Mapping Patterns for Virtual Knowledge Graphs

Diego Calvanese,Avigdor Gal,Davide Lanti,Marco Montali,Alessandro Mosca,Roee Shraga
2023-08-11
Abstract:Virtual Knowledge Graphs (VKG) constitute one of the most promising paradigms for integrating and accessing legacy data sources. A critical bottleneck in the integration process involves the definition, validation, and maintenance of mappings that link data sources to a domain ontology. To support the management of mappings throughout their entire lifecycle, we propose a comprehensive catalog of sophisticated mapping patterns that emerge when linking databases to ontologies. To do so, we build on well-established methodologies and patterns studied in data management, data analysis, and conceptual modeling. These are extended and refined through the analysis of concrete VKG benchmarks and real-world use cases, and considering the inherent impedance mismatch between data sources and ontologies. We validate our catalog on the considered VKG scenarios, showing that it covers the vast majority of patterns present therein.
Artificial Intelligence,Databases
What problem does this paper attempt to address?

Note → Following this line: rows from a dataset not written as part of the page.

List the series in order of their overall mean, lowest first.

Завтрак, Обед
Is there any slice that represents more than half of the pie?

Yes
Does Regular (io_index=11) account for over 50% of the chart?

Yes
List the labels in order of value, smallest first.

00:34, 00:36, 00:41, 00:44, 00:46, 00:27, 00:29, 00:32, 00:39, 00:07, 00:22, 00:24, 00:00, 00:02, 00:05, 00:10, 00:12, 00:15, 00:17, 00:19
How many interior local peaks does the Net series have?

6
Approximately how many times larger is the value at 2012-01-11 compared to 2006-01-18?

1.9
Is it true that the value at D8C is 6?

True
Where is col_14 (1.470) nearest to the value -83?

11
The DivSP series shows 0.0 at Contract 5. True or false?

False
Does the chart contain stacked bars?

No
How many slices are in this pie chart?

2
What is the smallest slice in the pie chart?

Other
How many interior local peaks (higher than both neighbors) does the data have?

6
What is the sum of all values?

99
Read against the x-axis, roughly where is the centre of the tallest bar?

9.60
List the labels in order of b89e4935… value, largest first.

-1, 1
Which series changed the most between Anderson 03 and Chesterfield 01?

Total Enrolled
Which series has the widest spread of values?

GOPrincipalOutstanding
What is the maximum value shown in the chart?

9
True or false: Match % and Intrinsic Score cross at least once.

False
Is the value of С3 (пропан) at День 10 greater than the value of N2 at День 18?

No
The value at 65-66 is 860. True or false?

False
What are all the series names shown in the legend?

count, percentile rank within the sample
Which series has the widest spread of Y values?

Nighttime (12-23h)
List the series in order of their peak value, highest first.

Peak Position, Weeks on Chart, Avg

The paper primarily aims to address the issues encountered in Virtual Knowledge Graphs (VKG) when integrating and accessing legacy data sources, particularly concerning the definition, validation, and maintenance of mapping assertions that link data sources to domain ontologies. Specifically, the core contributions of the paper are: 1. **Identification of Mapping Patterns**: The authors establish a comprehensive catalog of high-level mapping patterns that occur when connecting databases to ontologies. These patterns are based on existing data management, data analysis, and conceptual modeling methods, and are extended and refined through specific VKG benchmarks and real-world cases. 2. **Addressing Challenges in the Mapping Lifecycle**: Managing the entire lifecycle of mappings in VKGs is a labor-intensive and mostly manual task that requires highly specialized skills. The proposed approach aims to support ontology engineers and knowledge scientists in creating VKG mappings, utilizing all relevant information resources to achieve maximum utility. 3. **Organization of Patterns**: The paper categorizes the patterns into two types: database structure-driven patterns (considering the database schema and its explicit constraints) and data-driven patterns (also considering the implicit constraints derived from specific data configurations in the database). 4. **Application of Patterns**: The proposed patterns can be used in various scenarios, such as validating existing mappings, generating mappings and ontologies (when only the database is available), and even serving as a basis for reconstructing implicit or inaccessible conceptual models. 5. **Evaluation of Patterns**: The paper also evaluates six different VKG scenarios, analyzing the mapping coverage and the reuse of each pattern in these scenarios. In summary, this paper aims to simplify and optimize the creation process of VKG mappings by providing a detailed set of mapping patterns, thereby lowering the technical barriers to implementing complex enterprise-level VKG solutions.